- Born: 22 March 1918 Oxford
- Died: 13 April 2005 (aged 87)

= Geoffrey Harry Briggs =

RAF Wing Commander (1918-2005)

Wing Commander Geoffrey Harry Briggs (1918-2005) DFC, also known as Buster Briggs, was a Royal Air Force officer and High Sheriff of West Sussex.

==Education==
Briggs was educated at Eton College.

==Career==
In 1938 Briggs was commissioned into the Coldstream Guards, after training at Royal Military College, Sandhurst. The following year he was with the 1st Battalion as part of the British Expeditionary Force and was evacuated at Dunkirk.

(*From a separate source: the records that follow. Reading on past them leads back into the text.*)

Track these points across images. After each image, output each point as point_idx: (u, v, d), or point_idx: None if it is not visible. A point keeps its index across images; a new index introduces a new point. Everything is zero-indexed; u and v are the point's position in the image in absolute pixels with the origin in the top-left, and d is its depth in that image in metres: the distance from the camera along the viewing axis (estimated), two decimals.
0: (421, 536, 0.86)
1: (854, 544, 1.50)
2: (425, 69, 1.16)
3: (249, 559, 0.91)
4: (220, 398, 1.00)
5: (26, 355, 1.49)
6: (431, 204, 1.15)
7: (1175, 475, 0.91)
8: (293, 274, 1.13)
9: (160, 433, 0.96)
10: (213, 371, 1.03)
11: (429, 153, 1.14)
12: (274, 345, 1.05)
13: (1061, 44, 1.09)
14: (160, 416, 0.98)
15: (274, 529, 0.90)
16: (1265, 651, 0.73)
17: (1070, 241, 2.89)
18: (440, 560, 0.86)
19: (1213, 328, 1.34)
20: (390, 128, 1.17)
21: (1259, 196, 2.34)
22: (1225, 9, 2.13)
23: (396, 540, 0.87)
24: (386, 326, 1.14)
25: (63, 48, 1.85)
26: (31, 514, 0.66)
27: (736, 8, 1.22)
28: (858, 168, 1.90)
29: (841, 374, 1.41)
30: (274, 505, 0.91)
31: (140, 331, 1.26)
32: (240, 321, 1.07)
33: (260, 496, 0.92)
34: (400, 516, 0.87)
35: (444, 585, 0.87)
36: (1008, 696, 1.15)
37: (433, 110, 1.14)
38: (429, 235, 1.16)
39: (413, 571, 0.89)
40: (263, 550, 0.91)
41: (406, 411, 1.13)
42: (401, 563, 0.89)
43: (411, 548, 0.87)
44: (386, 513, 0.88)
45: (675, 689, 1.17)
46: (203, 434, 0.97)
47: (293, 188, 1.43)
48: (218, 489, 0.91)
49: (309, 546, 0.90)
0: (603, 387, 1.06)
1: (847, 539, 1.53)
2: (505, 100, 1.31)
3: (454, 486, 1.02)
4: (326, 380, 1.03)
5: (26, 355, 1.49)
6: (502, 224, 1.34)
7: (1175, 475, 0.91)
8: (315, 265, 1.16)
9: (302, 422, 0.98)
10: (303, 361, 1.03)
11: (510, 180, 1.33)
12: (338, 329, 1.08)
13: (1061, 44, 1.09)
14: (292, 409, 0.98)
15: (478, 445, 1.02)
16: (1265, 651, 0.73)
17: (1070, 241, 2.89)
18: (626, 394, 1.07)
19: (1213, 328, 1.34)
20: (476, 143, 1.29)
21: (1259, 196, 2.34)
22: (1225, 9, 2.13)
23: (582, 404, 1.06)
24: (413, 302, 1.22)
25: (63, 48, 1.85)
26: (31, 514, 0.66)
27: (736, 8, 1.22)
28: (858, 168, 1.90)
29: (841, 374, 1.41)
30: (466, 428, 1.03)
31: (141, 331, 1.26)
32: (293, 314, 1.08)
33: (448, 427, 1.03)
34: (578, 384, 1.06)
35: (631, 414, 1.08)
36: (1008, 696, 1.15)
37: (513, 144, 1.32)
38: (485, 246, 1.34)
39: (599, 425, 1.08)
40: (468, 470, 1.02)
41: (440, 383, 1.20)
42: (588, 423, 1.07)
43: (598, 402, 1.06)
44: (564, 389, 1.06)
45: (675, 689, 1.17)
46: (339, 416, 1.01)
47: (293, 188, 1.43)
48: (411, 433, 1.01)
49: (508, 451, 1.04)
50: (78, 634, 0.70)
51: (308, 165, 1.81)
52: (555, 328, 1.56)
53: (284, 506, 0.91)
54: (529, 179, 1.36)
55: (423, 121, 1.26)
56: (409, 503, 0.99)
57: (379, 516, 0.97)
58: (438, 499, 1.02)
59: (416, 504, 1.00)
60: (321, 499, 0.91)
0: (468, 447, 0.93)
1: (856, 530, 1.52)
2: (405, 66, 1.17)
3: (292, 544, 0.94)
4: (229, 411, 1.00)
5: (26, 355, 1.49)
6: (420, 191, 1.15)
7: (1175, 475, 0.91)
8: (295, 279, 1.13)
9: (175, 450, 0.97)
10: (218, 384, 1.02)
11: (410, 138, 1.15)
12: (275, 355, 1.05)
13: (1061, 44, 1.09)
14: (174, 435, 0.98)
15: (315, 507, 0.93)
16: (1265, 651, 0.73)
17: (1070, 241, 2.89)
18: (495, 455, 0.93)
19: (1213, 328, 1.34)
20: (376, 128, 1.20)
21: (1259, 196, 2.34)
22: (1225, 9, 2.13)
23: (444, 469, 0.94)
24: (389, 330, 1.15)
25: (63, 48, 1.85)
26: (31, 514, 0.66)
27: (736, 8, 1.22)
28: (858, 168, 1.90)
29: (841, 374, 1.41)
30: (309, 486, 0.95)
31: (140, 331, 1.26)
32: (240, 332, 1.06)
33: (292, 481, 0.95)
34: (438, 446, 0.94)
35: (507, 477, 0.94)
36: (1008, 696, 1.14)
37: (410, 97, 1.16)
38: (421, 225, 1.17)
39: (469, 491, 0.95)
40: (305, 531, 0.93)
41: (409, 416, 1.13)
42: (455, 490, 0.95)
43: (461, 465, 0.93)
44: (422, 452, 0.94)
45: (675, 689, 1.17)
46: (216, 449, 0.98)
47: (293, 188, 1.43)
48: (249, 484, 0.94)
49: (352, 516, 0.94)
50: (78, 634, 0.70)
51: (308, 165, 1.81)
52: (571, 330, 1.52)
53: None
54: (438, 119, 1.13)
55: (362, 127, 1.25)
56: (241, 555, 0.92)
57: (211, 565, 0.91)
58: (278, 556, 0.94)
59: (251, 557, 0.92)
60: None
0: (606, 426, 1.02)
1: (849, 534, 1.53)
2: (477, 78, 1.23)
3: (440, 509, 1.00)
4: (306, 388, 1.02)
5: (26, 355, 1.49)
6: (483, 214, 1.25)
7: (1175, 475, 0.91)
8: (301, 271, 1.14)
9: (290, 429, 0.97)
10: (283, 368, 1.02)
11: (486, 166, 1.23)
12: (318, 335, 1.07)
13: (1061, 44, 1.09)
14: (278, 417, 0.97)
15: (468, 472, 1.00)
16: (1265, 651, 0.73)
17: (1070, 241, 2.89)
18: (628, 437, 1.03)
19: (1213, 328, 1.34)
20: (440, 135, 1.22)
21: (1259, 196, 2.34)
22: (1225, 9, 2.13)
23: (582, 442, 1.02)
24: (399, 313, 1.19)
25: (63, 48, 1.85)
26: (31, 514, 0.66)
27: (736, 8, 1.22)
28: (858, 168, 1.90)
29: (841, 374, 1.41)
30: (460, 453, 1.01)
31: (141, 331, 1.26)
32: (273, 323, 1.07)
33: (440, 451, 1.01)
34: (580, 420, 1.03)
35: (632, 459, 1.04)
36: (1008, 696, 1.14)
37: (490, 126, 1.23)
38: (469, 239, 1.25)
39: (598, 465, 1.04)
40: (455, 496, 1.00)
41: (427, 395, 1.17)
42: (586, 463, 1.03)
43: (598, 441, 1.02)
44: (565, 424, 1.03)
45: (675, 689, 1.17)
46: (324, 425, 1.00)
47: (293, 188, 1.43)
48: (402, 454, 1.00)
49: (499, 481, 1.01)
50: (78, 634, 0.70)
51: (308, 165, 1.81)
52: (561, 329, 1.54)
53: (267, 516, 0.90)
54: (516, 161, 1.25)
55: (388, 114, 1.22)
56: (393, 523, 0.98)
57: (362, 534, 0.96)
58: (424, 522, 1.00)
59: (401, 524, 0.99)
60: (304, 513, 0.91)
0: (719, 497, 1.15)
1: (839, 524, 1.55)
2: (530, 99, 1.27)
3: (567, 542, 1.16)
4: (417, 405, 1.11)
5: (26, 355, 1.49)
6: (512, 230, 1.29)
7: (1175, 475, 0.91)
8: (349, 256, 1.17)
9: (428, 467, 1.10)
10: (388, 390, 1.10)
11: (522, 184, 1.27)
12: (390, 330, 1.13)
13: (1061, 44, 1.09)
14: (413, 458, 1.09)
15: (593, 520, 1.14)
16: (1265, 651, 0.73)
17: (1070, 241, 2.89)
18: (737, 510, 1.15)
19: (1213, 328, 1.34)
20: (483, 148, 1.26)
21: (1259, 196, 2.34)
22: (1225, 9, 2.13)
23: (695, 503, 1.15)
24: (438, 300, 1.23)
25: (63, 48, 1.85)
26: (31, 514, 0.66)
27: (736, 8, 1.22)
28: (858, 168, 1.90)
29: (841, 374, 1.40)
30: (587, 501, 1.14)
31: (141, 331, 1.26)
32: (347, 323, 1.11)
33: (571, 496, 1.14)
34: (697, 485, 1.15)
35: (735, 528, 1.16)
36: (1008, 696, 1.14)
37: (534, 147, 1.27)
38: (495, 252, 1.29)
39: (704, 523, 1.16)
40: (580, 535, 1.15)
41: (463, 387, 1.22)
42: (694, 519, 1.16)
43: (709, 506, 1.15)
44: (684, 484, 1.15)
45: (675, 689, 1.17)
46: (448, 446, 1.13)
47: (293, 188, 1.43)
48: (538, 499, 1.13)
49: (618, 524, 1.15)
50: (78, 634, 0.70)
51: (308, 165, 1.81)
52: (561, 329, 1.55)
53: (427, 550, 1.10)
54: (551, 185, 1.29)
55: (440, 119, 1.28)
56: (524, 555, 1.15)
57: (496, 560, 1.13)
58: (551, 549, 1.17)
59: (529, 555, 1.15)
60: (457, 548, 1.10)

In 1940 he joined the Royal Air Force after gaining his pilot's licence and previously being a member of the Household Brigade Flying Club as a glider pilot. His unit was re-designated No. 296 Squadron RAF in 1942 before Briggs joined No. 295 Squadron RAF and converted to the four-engine Halifax.
He was made a flight commander on No. 298 Squadron RAF in 1943 and flew a Halifax aircraft that towed one of the six gliders who seized the Pegasus Bridge over the River Orne. He also towed gliders to Arnhem for Operation Market Garden, and following the death of the wing commander assumed command. He was awarded a DFC.

He later commanded No. 190 Squadron RAF before being invalided out of the service in July 1946 due to polio. He was appointed High Sheriff of West Sussex in 1974 and became a farmer.

==Interests==
Briggs was a member of sailing clubs for 60 years.